During last year's election campaign, many Democrats kept silent about the health care law. On the House floor, they mounted a full-throated defense, accusing Republicans of trying to take away benefits that many people are already receiving, from lower prescription costs for Medicare recipients to extended coverage for young adults on their parents' plan and newly available insurance for people with serious medical problems.
"Repeal this bill, and you're going to find more Americans dying," said Rep. John Garamendi, D-Calif.
Polls show the public remains divided over the underlying law as well as the question of whether it should be repealed, scaled back or added to.
Senate Democrats say what the House does matters little, since they will derail any repeal legislation when it reaches the other side of the Capitol.
That leaves House Republicans with few clear options. They could try to deny the administration money to carry out the law, but that may not work either. Major elements, such as tax credits to help make health insurance more affordable, were written as entitlements, meaning that they will be automatically funded. And if a drive to deny funding threatens to shut down the government, it could backfire politically.
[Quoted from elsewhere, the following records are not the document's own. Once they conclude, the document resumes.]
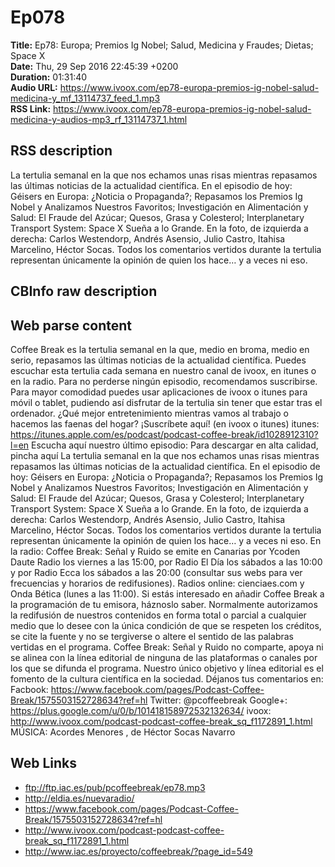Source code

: # Ep078  
**Title:** Ep78: Europa; Premios Ig Nobel; Salud, Medicina y Fraudes; Dietas; Space X  
**Date:** Thu, 29 Sep 2016 22:45:39 +0200  
**Duration:** 01:31:40  
**Audio URL:** https://www.ivoox.com/ep78-europa-premios-ig-nobel-salud-medicina-y_mf_13114737_feed_1.mp3  
**RSS Link:** https://www.ivoox.com/ep78-europa-premios-ig-nobel-salud-medicina-y-audios-mp3_rf_13114737_1.html  

## RSS description
La tertulia semanal en la que nos echamos unas risas mientras repasamos las últimas noticias de la actualidad científica. En el episodio de hoy: Géisers en Europa: ¿Noticia o Propaganda?; Repasamos los Premios Ig Nobel y Analizamos Nuestros Favoritos; Investigación en Alimentación y Salud: El Fraude del Azúcar; Quesos, Grasa y Colesterol; Interplanetary Transport System: Space X Sueña a lo Grande. En la foto, de izquierda a derecha: Carlos Westendorp, Andrés Asensio, Julio Castro, Itahisa Marcelino, Héctor Socas. Todos los comentarios vertidos durante la tertulia representan únicamente la opinión de quien los hace… y a veces ni eso.

## CBInfo raw description


## Web parse content
Coffee Break es la tertulia semanal en la que, medio en broma, medio en serio, repasamos las últimas noticias de la actualidad científica. Puedes escuchar esta tertulia cada semana en nuestro canal de ivoox, en itunes o en la radio. Para no perderse ningún episodio, recomendamos suscribirse. Para mayor comodidad puedes usar aplicaciones de ivoox o itunes para móvil o tablet, pudiendo así disfrutar de la tertulia sin tener que estar tras el ordenador. ¿Qué mejor entretenimiento mientras vamos al trabajo o hacemos las faenas del hogar? ¡Suscríbete aquí! (en ivoox o itunes) itunes: https://itunes.apple.com/es/podcast/podcast-coffee-break/id1028912310?l=en Escucha aquí nuestro último episodio: Para descargar en alta calidad, pincha aquí La tertulia semanal en la que nos echamos unas risas mientras repasamos las últimas noticias de la actualidad científica. En el episodio de hoy: Géisers en Europa: ¿Noticia o Propaganda?; Repasamos los Premios Ig Nobel y Analizamos Nuestros Favoritos; Investigación en Alimentación y Salud: El Fraude del Azúcar; Quesos, Grasa y Colesterol; Interplanetary Transport System: Space X Sueña a lo Grande. En la foto, de izquierda a derecha: Carlos Westendorp, Andrés Asensio, Julio Castro, Itahisa Marcelino, Héctor Socas. Todos los comentarios vertidos durante la tertulia representan únicamente la opinión de quien los hace… y a veces ni eso. En la radio: Coffee Break: Señal y Ruido se emite en Canarias por Ycoden Daute Radio los viernes a las 15:00, por Radio El Día los sábados a las 10:00 y por Radio Ecca los sábados a las 20:00 (consultar sus webs para ver frecuencias y horarios de redifusiones). Radios online: cienciaes.com y Onda Bética (lunes a las 11:00). Si estás interesado en añadir Coffee Break a la programación de tu emisora, háznoslo saber. Normalmente autorizamos la redifusión de nuestros contenidos en forma total o parcial a cualquier medio que lo desee con la única condición de que se respeten los créditos, se cite la fuente y no se tergiverse o altere el sentido de las palabras vertidas en el programa. Coffee Break: Señal y Ruido no comparte, apoya ni se alinea con la línea editorial de ninguna de las plataformas o canales por los que se difunda el programa. Nuestro único objetivo y línea editorial es el fomento de la cultura científica en la sociedad. Déjanos tus comentarios en: Facbook: https://www.facebook.com/pages/Podcast-Coffee-Break/1575503152728634?ref=hl Twitter: @pcoffeebreak Google+: https://plus.google.com/u/0/b/101418158972532132634/ ivoox: http://www.ivoox.com/podcast-podcast-coffee-break_sq_f1172891_1.html MÚSICA: Acordes Menores , de Héctor Socas Navarro

## Web Links
- ftp://ftp.iac.es/pub/pcoffeebreak/ep78.mp3
- http://eldia.es/nuevaradio/
- https://www.facebook.com/pages/Podcast-Coffee-Break/1575503152728634?ref=hl
- http://www.ivoox.com/podcast-podcast-coffee-break_sq_f1172891_1.html
- http://www.iac.es/proyecto/coffeebreak/?page_id=549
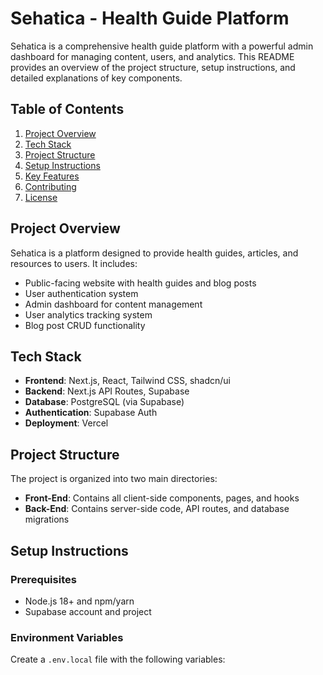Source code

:# Sehatica - Health Guide Platform

Sehatica is a comprehensive health guide platform with a powerful admin dashboard for managing content, users, and analytics. This README provides an overview of the project structure, setup instructions, and detailed explanations of key components.

## Table of Contents

1. [Project Overview](#project-overview)
2. [Tech Stack](#tech-stack)
3. [Project Structure](#project-structure)
4. [Setup Instructions](#setup-instructions)
5. [Key Features](#key-features)
6. [Contributing](#contributing)
7. [License](#license)

## Project Overview

Sehatica is a platform designed to provide health guides, articles, and resources to users. It includes:

- Public-facing website with health guides and blog posts
- User authentication system
- Admin dashboard for content management
- User analytics tracking system
- Blog post CRUD functionality

## Tech Stack

- **Frontend**: Next.js, React, Tailwind CSS, shadcn/ui
- **Backend**: Next.js API Routes, Supabase
- **Database**: PostgreSQL (via Supabase)
- **Authentication**: Supabase Auth
- **Deployment**: Vercel

## Project Structure

The project is organized into two main directories:

- **Front-End**: Contains all client-side components, pages, and hooks
- **Back-End**: Contains server-side code, API routes, and database migrations

## Setup Instructions

### Prerequisites

- Node.js 18+ and npm/yarn
- Supabase account and project

### Environment Variables

Create a `.env.local` file with the following variables:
Leading proponents of repeal acknowledge it may take the election of a Republican president to accomplish the goal. That means both parties will likely take the major issues in the health care debate to the voters in 2012, when Obama is expected to run for a second term and the House and Senate will again be up for grabs.
The drive to repeal has opened Republicans up to charges that they would increase the federal deficit. The Congressional Budget Office, the nonpartisan budget referee, says the legislation would increase deficits by $230 billion from 2012 to 2021. That's because spending cuts and new taxes more than offset the cost of expanding coverage.
Republicans counter that even if that's technically true, it would save money in the long run to repeal a big new program before it gets off the ground.
The law would provide coverage to more than 30 million now uninsured, expanding Medicaid to pick up more low-income Americans and offering tax credits to help the middle class buy coverage. Most Americans would be required to carry health insurance, either through an employer, a government program or by purchasing their own policy. A legal challenge to that mandate is expected to go all the way to the Supreme Court.